1. The problem statement, all variables and given/known data

$$\lim_{u \to 1} \frac {(u-1)^{3}}{u^{-1}-u^{2}+3u-3}$$

3. The attempt at a solution

So the first derivative is:

$$\lim_{u \to 1} \frac {3(u-1)^{2}}{-u^{-2}-2u+3}$$

this limit also gives a 0/0 situation so take the derivative again:

$$\lim_{u \to 1} \frac{6(u-1)}{2u^{-3}-2}$$

and this limit as well gives a 0/0 again, so would I do it again? or whats the next step? The book doesn't give me any instruction to this situation just to the 2nd derivative.

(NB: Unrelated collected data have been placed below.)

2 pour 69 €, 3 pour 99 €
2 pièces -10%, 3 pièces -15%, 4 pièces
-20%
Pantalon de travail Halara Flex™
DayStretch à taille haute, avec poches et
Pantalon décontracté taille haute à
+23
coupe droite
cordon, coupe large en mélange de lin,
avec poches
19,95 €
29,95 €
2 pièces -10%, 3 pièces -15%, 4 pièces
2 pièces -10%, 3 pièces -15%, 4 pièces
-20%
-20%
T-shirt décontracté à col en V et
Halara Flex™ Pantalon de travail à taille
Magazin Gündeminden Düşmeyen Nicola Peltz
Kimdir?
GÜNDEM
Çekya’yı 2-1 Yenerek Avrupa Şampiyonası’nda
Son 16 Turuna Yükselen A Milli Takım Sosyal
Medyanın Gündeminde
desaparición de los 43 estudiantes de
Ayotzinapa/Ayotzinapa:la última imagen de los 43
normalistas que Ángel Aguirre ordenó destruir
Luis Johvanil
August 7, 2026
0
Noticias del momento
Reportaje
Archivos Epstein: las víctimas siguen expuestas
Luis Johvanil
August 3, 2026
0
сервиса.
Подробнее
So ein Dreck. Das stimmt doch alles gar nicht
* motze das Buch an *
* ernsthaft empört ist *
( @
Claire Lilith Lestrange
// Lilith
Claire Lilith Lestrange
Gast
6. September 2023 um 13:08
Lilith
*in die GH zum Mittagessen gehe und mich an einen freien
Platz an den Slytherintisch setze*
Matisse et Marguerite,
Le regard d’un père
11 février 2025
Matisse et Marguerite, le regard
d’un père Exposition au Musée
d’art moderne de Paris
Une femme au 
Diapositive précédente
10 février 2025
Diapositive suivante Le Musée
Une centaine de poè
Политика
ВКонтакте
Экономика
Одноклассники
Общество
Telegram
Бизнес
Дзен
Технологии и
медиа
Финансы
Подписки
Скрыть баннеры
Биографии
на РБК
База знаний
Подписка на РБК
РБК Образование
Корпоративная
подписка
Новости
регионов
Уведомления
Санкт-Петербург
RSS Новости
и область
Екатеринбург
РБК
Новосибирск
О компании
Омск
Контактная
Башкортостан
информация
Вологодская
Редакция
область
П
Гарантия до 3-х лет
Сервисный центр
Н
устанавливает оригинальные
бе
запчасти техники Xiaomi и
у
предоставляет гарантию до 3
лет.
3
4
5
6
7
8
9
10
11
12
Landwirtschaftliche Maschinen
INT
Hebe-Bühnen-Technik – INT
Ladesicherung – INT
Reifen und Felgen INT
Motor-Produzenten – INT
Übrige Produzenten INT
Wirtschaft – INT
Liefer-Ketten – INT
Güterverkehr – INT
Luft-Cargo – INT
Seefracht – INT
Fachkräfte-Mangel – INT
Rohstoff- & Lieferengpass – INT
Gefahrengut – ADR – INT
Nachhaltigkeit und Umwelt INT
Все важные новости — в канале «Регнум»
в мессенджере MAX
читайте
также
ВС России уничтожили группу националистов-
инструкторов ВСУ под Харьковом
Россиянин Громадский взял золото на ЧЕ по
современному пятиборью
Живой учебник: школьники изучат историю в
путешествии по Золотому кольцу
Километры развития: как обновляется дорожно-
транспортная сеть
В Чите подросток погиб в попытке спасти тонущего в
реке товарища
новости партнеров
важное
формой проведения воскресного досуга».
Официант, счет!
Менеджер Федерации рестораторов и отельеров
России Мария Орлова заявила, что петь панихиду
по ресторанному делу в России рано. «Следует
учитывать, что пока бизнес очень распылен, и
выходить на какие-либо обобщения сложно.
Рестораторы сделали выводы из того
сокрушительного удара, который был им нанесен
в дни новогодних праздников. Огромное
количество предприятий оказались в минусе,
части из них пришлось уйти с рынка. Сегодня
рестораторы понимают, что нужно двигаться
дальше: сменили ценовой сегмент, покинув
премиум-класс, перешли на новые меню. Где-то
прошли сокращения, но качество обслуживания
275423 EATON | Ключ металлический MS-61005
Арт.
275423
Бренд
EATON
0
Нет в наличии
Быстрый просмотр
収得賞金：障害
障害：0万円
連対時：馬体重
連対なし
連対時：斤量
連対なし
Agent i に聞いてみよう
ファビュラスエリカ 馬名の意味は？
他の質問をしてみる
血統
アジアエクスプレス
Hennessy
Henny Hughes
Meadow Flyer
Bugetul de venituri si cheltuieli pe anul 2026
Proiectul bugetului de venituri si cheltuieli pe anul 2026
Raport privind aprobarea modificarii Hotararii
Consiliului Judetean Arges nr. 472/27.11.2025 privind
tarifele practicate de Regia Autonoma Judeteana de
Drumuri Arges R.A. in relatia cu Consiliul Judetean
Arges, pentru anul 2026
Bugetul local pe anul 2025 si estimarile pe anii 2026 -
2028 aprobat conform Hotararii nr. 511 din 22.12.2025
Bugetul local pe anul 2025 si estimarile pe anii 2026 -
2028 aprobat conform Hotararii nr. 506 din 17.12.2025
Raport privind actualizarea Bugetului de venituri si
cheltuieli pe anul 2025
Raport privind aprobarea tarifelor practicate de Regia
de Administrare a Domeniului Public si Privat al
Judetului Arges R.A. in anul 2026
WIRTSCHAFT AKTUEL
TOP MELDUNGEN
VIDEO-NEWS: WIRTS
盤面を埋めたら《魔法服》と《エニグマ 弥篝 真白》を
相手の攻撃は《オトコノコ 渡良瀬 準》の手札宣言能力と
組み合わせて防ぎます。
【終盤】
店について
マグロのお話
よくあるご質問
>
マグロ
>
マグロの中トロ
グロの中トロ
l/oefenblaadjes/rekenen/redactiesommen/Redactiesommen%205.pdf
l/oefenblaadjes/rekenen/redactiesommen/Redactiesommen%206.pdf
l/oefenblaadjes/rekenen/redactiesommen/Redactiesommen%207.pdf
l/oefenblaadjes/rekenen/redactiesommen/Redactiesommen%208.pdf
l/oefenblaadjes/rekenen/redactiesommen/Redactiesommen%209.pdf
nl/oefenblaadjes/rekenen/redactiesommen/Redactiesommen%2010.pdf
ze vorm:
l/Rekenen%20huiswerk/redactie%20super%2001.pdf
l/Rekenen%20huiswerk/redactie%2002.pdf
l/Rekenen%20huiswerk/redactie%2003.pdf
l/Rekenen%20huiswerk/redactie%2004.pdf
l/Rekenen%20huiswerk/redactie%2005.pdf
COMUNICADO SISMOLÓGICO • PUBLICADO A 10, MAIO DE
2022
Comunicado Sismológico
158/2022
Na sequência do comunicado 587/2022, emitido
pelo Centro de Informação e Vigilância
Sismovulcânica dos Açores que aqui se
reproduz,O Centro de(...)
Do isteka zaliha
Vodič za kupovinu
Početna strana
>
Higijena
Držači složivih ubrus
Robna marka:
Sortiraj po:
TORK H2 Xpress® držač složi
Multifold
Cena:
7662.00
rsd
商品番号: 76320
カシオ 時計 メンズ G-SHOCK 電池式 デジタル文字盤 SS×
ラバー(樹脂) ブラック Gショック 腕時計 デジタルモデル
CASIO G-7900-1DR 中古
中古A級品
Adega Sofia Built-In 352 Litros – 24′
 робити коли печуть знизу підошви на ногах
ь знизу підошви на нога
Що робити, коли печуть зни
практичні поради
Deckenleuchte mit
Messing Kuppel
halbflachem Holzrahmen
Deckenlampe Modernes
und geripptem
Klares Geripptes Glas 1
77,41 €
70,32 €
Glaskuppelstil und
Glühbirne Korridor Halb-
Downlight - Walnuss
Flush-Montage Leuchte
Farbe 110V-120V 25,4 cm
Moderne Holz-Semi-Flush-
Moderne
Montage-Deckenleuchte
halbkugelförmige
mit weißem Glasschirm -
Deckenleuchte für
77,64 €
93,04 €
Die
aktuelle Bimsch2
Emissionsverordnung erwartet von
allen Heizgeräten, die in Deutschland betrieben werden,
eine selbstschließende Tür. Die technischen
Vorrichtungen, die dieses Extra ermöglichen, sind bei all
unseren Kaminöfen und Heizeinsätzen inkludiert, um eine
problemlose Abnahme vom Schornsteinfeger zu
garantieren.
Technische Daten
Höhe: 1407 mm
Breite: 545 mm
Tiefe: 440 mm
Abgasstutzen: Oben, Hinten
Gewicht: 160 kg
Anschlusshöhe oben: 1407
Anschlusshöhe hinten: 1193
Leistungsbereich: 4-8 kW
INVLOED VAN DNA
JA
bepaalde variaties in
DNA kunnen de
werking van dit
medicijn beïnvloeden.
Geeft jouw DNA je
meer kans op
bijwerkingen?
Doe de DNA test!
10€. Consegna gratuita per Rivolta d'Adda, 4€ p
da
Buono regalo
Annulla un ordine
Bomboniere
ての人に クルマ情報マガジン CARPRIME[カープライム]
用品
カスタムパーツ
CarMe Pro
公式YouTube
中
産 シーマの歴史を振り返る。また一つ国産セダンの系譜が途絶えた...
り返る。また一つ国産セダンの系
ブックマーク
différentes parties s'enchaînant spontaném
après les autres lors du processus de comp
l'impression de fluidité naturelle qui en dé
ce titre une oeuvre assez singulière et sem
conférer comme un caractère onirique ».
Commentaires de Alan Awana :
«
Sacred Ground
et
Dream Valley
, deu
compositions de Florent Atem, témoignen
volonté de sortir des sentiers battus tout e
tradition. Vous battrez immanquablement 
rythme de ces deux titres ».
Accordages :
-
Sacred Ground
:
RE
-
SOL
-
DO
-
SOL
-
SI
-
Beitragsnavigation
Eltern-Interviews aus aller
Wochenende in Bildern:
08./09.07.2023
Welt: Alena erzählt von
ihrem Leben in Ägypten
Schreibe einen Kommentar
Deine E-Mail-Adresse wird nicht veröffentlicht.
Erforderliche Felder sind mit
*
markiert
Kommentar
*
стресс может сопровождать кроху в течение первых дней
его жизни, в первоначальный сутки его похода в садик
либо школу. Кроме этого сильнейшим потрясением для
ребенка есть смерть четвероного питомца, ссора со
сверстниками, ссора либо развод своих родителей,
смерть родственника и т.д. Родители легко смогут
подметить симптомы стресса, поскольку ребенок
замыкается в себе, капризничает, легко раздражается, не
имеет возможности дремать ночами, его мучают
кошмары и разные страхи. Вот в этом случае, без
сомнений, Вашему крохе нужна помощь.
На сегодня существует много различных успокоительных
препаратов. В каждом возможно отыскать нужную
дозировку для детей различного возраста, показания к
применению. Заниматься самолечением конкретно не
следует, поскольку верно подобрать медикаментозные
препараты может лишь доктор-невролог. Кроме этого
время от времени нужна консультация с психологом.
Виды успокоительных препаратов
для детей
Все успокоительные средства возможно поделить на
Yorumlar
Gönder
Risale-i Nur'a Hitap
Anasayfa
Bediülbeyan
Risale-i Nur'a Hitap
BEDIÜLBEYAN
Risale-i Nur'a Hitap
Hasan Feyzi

If I do take the derivative again it is -1, is that correct?

2. May 19, 2010

### gabbagabbahey

There's no need to use L'Hopital's rule here. Just start by multiplying both numerator and denominator by $u$, and then factor the denominator (you already know $u=1$ is a factor, so it should be easy)

3. May 19, 2010

### Asphyxiated

right well its from the section in my book to learn l'hopital's rule, so that is why I am using it here.

4. May 19, 2010

### gabbagabbahey

In that case, yes, just differentiate one more time to get -1.